#### Text-based hardware design files:
# # # # #
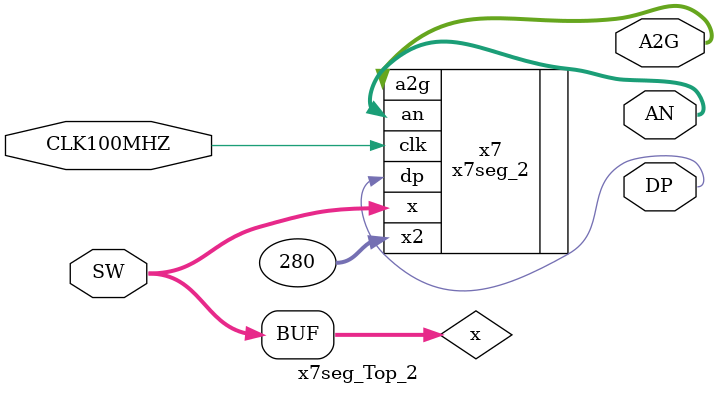
<source format=sv>
module x7seg_Top_2(
    input  logic       CLK100MHZ,
    input  logic [15:0] SW,
    output logic [6:0] A2G,
    output logic [7:0] AN,
    output logic       DP
);

    logic [15:0] x;
    assign x = SW;

    x7seg_2 x7(
        .x(x),
        .x2('h0118),
        .clk(CLK100MHZ),
        .a2g(A2G),
        .an(AN),
        .dp(DP)
    );

endmodule
</source>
# # # # #
#### Assignment:
Look through the entries above, and wherever a line holds the word "logic", copy it.

#### Solution to this task:
    input  logic       CLK100MHZ,
    input  logic [15:0] SW,
    output logic [6:0] A2G,
    output logic [7:0] AN,
    output logic       DP
    logic [15:0] x;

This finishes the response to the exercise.